First of all, I would like to use the occasion of this being the 100th post on KN Aviation to thank all of you for reading this blog.
After thinking for a while about what the hundredth post should be, I decided to go with a compilation of some of my favorite aerial views.
More specifically, aerial views of mountains.
Are you interested in trying business or first class for the price of economy?
If so, you might want to check out Four Ways to Try Business Class Without Breaking the Bank - a free guide that I put together detailing some of the ways I was able to do so - and experiment with some of the methods mentioned in it.
Why Aerial Views of Mountains?
Recently, aviation has been getting a lot of negative attention. The laptop ban, more and more airlines going 10-abreast on 777s, and so on.
All those things are without a doubt a decrease in service level in one way or another.

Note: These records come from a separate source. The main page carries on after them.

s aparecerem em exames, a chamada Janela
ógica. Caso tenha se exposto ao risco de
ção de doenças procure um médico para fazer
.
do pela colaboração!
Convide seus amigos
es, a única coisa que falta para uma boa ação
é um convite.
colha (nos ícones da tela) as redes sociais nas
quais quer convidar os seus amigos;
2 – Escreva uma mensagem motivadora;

But the truth is that we can use laptops before boarding a flight. We can sit in chairs as wide and spacious as we wish at our homes. We can get a sandwich that is probably much better than the onboard one would have been at a bakery for a couple of dollars.
Separate from that, we can even see some cities from bird’s eye perspective from observation towers and the like.
However, the one thing that is in most cases impossible without flying, is seeing mountains from a bird’s eye view.
Five Breathtaking Aerial Mountain Views
Enough talking for now, let’s move on to some of my favorite photos of mountain ranges and peaks I’ve taken through an aircraft window.
1. Japanese Alps
I took this photo on a flight from Tokyo to Hiroshima at the beginning of this week. Seeing the Japanese Alps during sunset was unforgettable. What made the experience even more amazing was that just as we were approaching the mountain range, we had to descend from 30,000 feet to 20,000 feet due to unfavorable weather conditions. This made the increasingly higher peaks appear closer and closer at a really fast rate!
What kind of compilation would this be, if I didn’t also feature the “real” Alps. This photo was taken during the inaugural Air France 787 in January of this year, and it shows the French part of the Alps. More specifically, it shows the Hautes-Alpes region. The town you can see in the valley is Embrun, and the lake is Serre-Ponçon – one of the largest artificial lakes in western Europe.
3. Mount Fuji
Without a doubt, Mt. Fuji is one of the most recognized peaks in the world thanks to its almost perfect conic shape. At a height of 3,776 meters, it is the highest peak in Japan. When people fly in and out of Tokyo, this is the one sight they often try to see out of their window. JAL even has a website for this purpose. On its “Which is Mt. Fuji?” page you can find which side you should sit on to see the peak on domestic flights based on the route. The photo above was taken a couple of years ago during an early morning Jetstar Japan flight from Tokyo Narita to Fukuoka. …and FYI, I was sitting on the left side.
4. Mount Damavand
At a height of 5,610 meters, Mount Damavand is not only the highest peak in Iran, but also in the Middle East. It is also the highest volcano in Asia. Being the highest peak around, Mount Damavand is easy to spot from many Iranian domestic flights among others. For example, it can be seen from the left side windows on Tehran to Mashad flights. This particular photo was taken from an An-74 during a sightseeing flight which was part of the first Iranian Skies & Cities tour.
5. Zagros Mountains
The last photo in this compilation, taken during an Etihad A380-800 flight from Abu Dhabi to London a few years ago, shows perhaps my favorite aerial view. It shows Zagros Mountains – a mountain range mostly located in Iran and Iraq, but also in Southern Turkey. This view is exactly why I love flying between the Middle East and Europe during the day. Opening the window shade, and seeing the “winter wonderland” below is a stunning experience!
What are your favorite places to fly over?